Im Generalgouvernement wohnte ich in Radom. Meine verhältnismäßig gute Kenntnis der deutschen Sprache und Geläufigkeit im Maschinenschreiben waren ein Vorteil, und nach ein paar Tagen bekam ich eine Stelle in der polnischen Stadtverwaltung. Im Frühjahr 1943 habe ich entsprechende Kontakte geknüpft, und im Sommer wurde ich als Mitglied der Heimatarmee vereidigt. In dieser Zeit habe ich auch meine zukünftige Frau kennengelernt. Ich war nicht nur durch Ihre Schönheit beeindruckt sondern auch davon, dass sie in der Kriegszeit das Lernen nicht vernachlässigte und am geheimen Schulunterricht teilnahm. Ich wußte, dass ihr Vater im Konzentrationslager Majdanek inhaftiert war; Majdanek war ein Lager von besonders schlechtem Ruf. Mein Schwiegervater, den ich nie kennen lernte, starb dort schon nach kurzer Zeit. Nach dem Krieg habe ich seinen Namen in einem Erinnerungsbuch gefunden. Dort stand, dass ihn ein Wachmann totgeschlagen hatte.

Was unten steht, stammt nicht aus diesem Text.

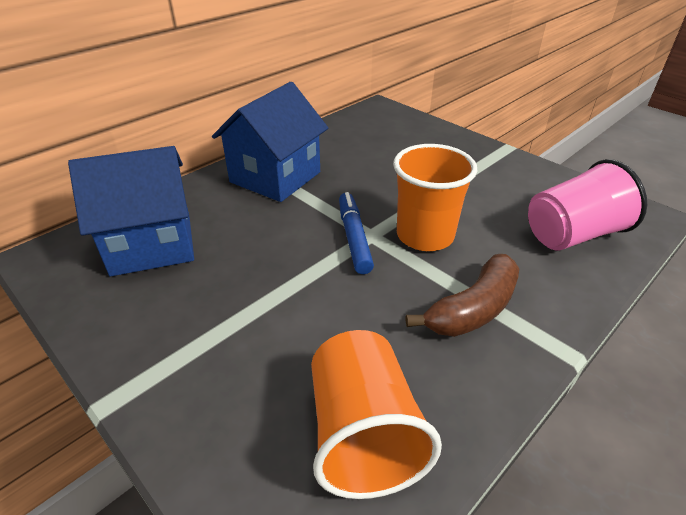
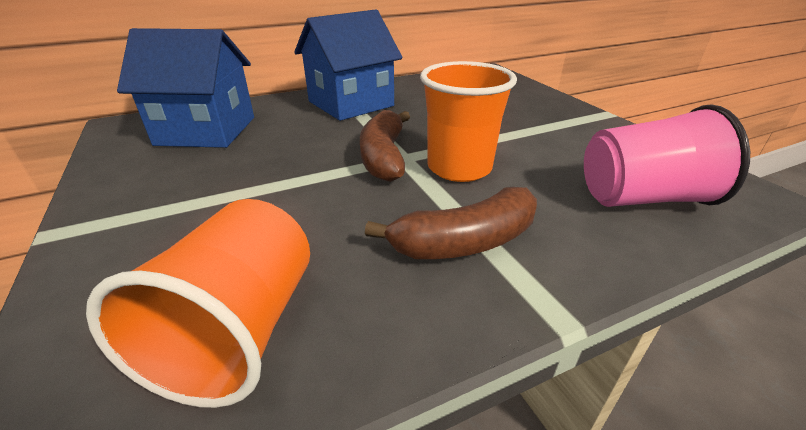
camera: 20 degrees right, 5 degrees down
(354, 238) = (384, 157): blue marker -> brown banana

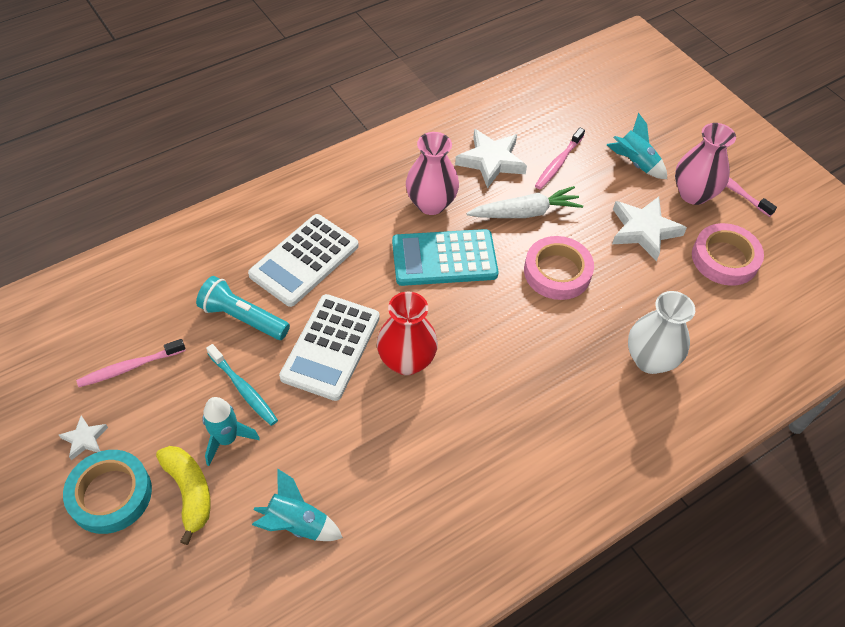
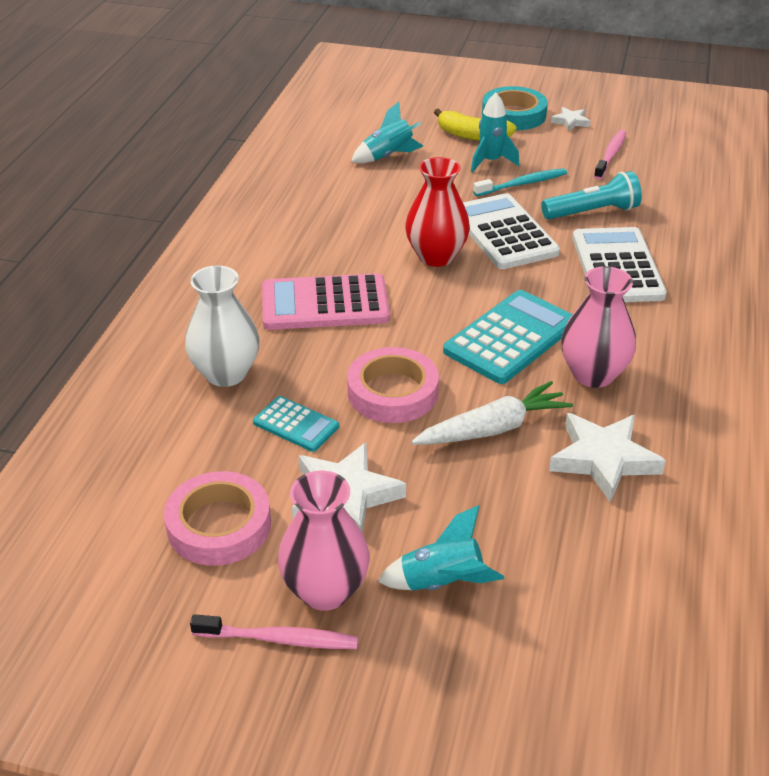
camera: 140 degrees right, 15 degrees down
(243, 389) = (522, 184): turquoise toothbrush -> turquoise toothbrush turned 150 degrees clockwise
(525, 212) = (493, 428): white carrot -> white carrot turned 150 degrees counterclockwise
(532, 374) = (325, 304): none -> pink calculator
(558, 163) = (531, 511): pink toothbrush -> none
(635, 290) = (296, 424): none -> turquoise calculator

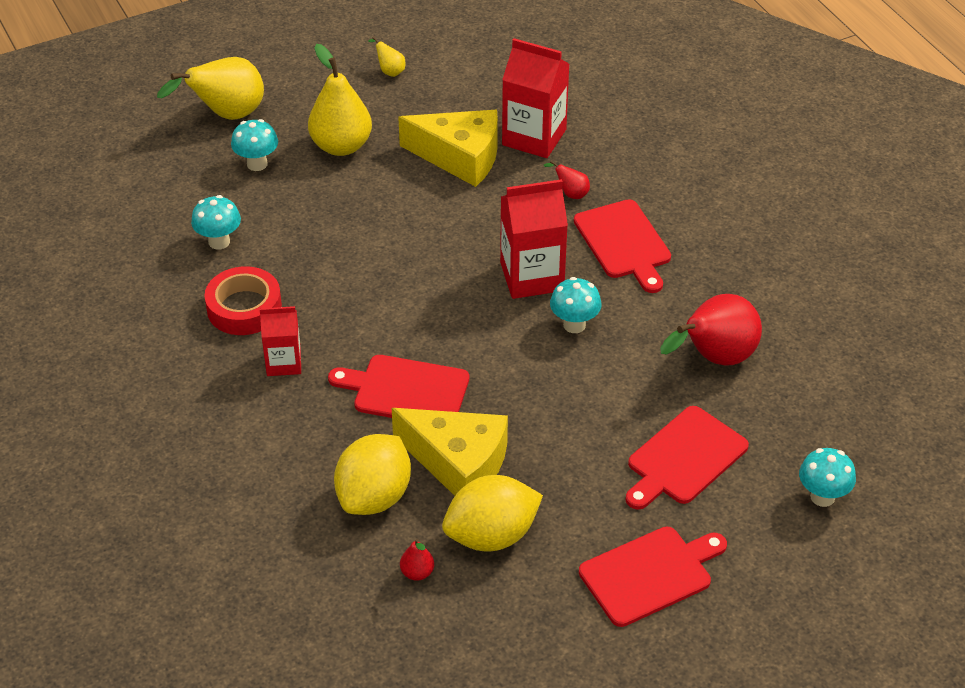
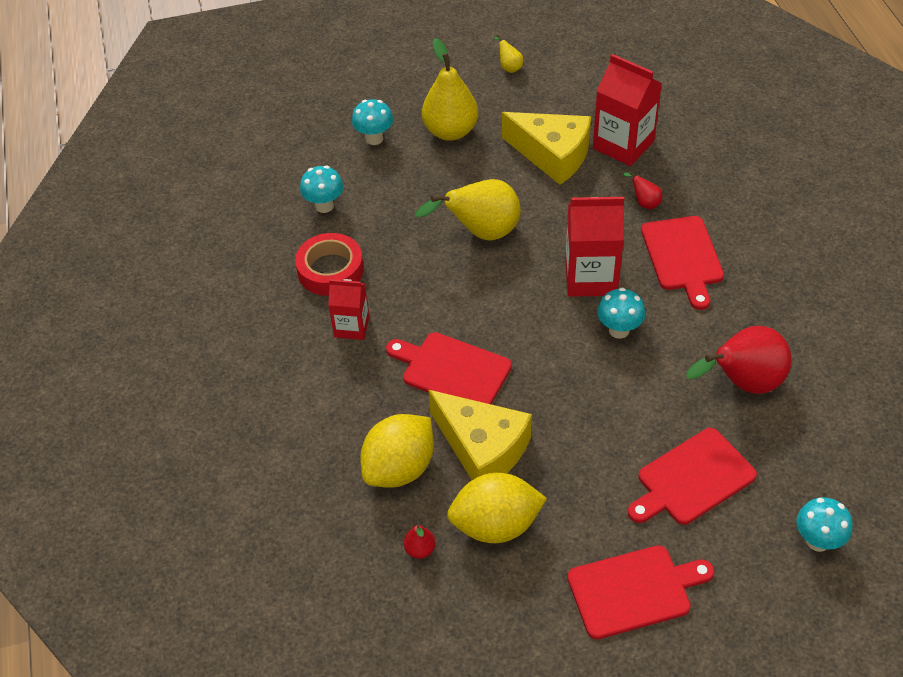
camera: 15 degrees right, 5 degrees up
(226, 115) = (359, 90): yellow pear -> yellow pear (481, 233)

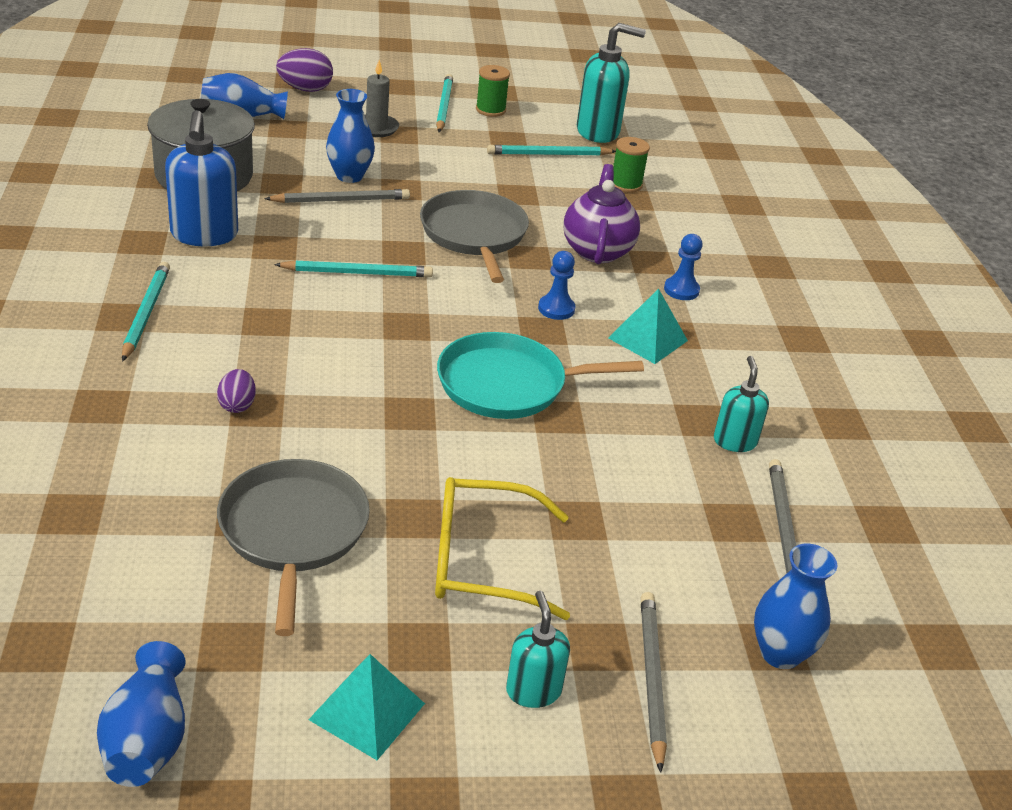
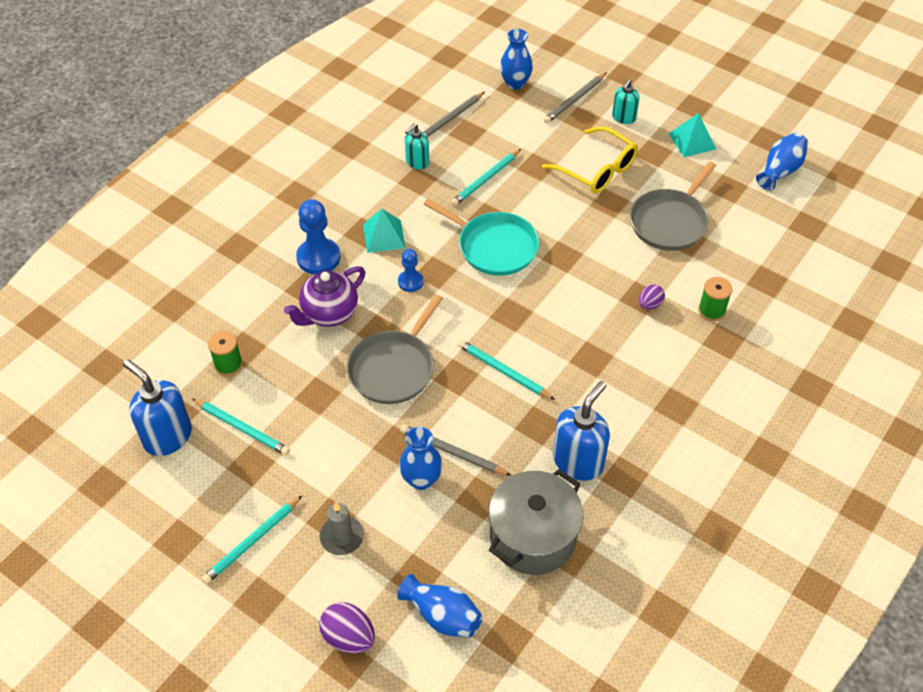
camera: 135 degrees left, 15 degrees up
(145, 313) = (661, 401): turquoise pencil -> turquoise pencil (486, 180)
(490, 110) = (218, 514): green spool -> green spool (711, 310)
(598, 132) = (167, 436): turquoise soap dispenser -> blue soap dispenser
(681, 290) = (318, 258): blue pawn -> blue pawn, size x1.72

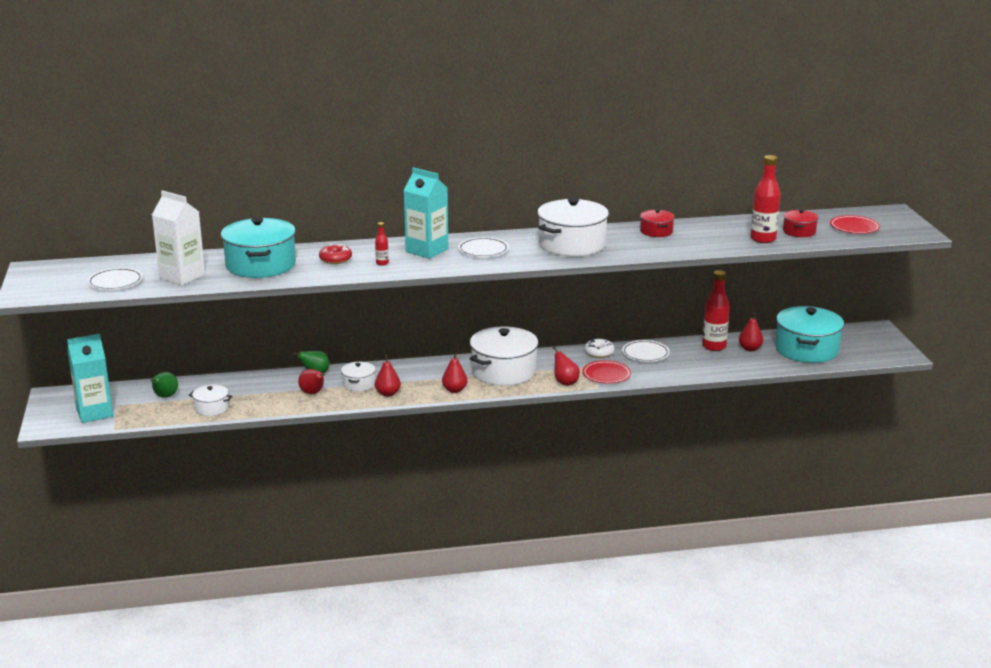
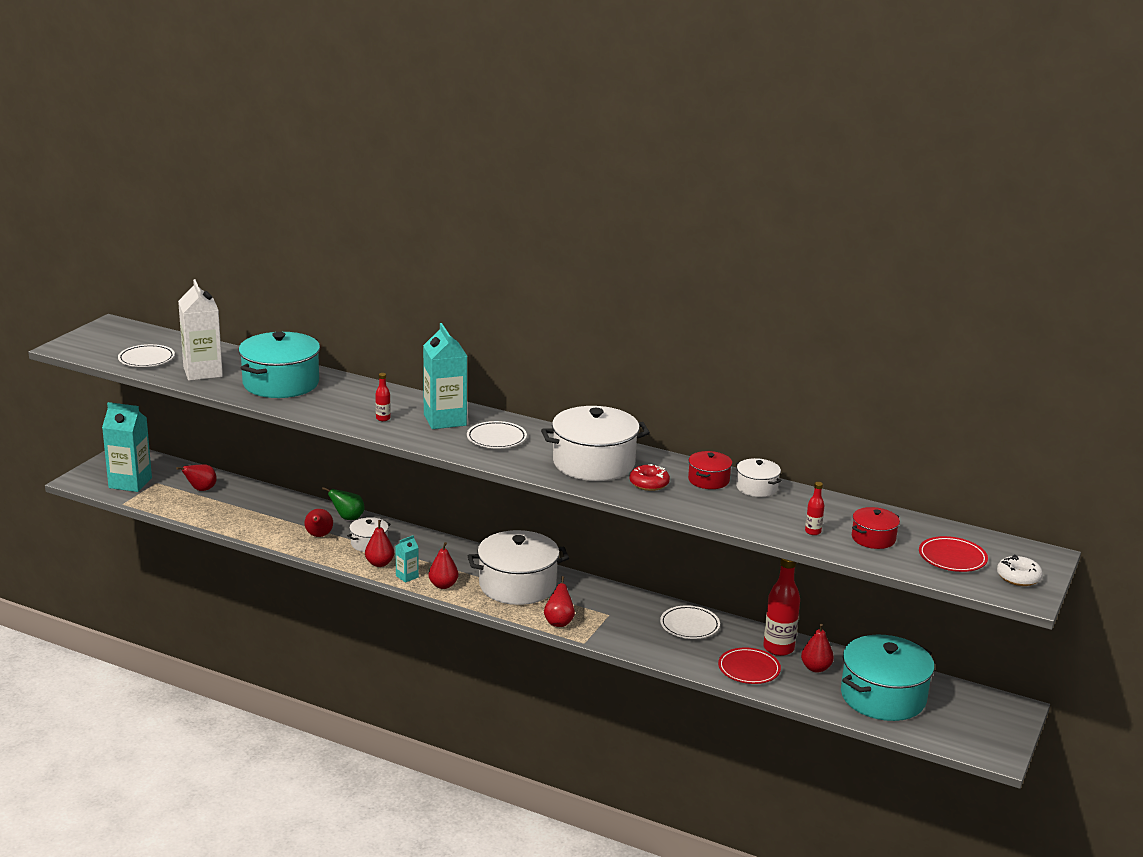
camera: 35 degrees right, 0 degrees up
(165, 396) = (201, 490): green pear -> red pear
(211, 408) = (219, 516): white pot -> white pot (756, 487)
(335, 259) = (351, 400): red donut -> red donut (649, 483)
(421, 394) = (407, 576): none -> turquoise carton
(599, 353) = (642, 604): white donut -> white donut (1018, 577)
(606, 375) = (612, 632): red plate -> red plate (749, 669)
(763, 239) = (813, 532): red bottle -> red bottle, size x0.48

Als ich am letzten Tag des Jahres 1944 aus der Untergrundarmee nach Radom zurückkam, fand ich dort meine seit ihrer Heirat im Jahre 1942 in Warschau lebende Schwester. Ihr Ehemann, ein Arzt, war seit November 1943 im Konzentrationslager Mauthausen. Nach der Niederwerfung des Warschauer Aufstandes wurde sie - wie die gesamte Bevölkerung Warschaus - aus der Stadt vertrieben. Sie kam also mit ihrem einjährigen Töchterlein nach Radom. Ihr Besitz war gleich Null. Die Ostlegionäre hatten ihr sogar den Ehering abgenommen. Am 12. Januar 1945 haben die Sowjets ihre Winteroffensive begonnen. Vier Tage später marschierten sie in Radom ein. Mit einem Deutschen sprach ich erst nach sechs Jahren wieder. Er war ein DDR-Sportler, der mit seinem Team im Riesengebirge Skilaufen trainierte.